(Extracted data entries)
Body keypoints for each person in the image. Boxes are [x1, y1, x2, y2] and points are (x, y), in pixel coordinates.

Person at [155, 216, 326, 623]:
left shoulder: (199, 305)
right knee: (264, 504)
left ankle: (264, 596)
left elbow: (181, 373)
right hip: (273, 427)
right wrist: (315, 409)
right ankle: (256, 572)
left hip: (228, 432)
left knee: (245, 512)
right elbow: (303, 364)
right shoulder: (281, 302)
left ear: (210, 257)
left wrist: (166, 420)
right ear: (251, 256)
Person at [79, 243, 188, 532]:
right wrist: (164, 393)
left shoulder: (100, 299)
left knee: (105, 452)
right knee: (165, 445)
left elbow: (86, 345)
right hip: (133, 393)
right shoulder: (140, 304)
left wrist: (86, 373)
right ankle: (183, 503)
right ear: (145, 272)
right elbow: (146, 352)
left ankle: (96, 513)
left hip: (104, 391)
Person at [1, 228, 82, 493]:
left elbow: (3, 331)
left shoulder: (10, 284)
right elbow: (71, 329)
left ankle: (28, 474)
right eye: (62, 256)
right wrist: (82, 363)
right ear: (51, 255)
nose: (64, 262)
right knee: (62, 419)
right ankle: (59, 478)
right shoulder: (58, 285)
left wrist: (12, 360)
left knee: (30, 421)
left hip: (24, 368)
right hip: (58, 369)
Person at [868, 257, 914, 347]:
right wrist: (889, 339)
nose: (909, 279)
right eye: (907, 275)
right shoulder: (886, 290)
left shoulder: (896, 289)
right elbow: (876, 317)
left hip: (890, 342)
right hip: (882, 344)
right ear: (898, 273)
...
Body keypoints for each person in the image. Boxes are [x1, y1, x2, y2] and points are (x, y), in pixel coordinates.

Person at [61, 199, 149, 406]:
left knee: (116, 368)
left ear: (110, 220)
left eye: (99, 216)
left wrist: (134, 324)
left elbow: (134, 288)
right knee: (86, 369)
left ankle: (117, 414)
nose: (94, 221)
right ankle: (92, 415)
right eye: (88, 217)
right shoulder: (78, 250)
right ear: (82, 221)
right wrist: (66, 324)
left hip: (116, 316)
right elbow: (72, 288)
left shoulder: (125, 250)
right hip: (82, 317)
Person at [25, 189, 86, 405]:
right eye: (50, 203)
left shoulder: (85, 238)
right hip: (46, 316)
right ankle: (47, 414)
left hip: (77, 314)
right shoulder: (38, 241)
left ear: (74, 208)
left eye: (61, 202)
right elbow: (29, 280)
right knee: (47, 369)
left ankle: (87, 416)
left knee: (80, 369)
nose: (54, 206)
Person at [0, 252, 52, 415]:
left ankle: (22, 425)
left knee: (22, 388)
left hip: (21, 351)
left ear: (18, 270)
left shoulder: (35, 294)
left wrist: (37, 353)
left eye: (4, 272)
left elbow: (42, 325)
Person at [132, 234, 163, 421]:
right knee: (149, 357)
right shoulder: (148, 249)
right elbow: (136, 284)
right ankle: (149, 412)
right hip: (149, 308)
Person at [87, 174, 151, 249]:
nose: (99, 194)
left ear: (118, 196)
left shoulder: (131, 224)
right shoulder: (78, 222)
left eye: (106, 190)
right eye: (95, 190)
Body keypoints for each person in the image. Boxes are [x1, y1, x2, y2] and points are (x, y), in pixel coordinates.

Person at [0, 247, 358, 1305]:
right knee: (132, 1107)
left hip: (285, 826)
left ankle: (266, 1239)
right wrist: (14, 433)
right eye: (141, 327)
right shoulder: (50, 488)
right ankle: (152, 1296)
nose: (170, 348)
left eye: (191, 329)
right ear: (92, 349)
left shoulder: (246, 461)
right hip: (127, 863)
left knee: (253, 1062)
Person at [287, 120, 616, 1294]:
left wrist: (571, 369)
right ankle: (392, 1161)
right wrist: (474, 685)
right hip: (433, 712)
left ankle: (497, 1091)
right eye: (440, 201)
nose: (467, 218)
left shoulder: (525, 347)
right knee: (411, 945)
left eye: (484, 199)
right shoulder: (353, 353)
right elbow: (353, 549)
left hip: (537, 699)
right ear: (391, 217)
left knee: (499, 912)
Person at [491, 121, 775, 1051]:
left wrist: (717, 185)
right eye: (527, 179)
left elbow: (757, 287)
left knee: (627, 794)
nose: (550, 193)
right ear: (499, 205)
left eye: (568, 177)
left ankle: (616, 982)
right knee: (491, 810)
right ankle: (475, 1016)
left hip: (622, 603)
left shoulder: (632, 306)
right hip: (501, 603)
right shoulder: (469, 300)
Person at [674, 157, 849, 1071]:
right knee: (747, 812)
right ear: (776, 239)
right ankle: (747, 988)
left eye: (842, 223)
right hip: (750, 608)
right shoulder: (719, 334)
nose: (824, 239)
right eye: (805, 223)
---
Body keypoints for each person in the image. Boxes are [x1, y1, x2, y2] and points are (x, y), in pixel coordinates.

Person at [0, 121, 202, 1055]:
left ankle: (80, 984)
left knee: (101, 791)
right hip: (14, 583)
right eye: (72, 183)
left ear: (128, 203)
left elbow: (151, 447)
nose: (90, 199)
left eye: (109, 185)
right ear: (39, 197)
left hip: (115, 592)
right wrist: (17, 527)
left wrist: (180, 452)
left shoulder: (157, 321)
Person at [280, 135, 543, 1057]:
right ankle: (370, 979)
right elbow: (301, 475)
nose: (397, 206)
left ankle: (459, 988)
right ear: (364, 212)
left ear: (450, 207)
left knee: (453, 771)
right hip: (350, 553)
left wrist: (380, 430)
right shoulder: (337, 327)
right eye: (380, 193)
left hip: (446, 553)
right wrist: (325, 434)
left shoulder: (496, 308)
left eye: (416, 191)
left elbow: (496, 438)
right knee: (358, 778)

## TRY IT
Please write out, exactly as they appear above, only the lines in the stretch from the line with "right wrist: (17, 527)" through the line with "right knee: (358, 778)".

## EXERCISE ANSWER
right wrist: (17, 527)
left wrist: (180, 452)
left shoulder: (157, 321)
Person at [280, 135, 543, 1057]:
right ankle: (370, 979)
right elbow: (301, 475)
nose: (397, 206)
left ankle: (459, 988)
right ear: (364, 212)
left ear: (450, 207)
left knee: (453, 771)
right hip: (350, 553)
left wrist: (380, 430)
right shoulder: (337, 327)
right eye: (380, 193)
left hip: (446, 553)
right wrist: (325, 434)
left shoulder: (496, 308)
left eye: (416, 191)
left elbow: (496, 438)
right knee: (358, 778)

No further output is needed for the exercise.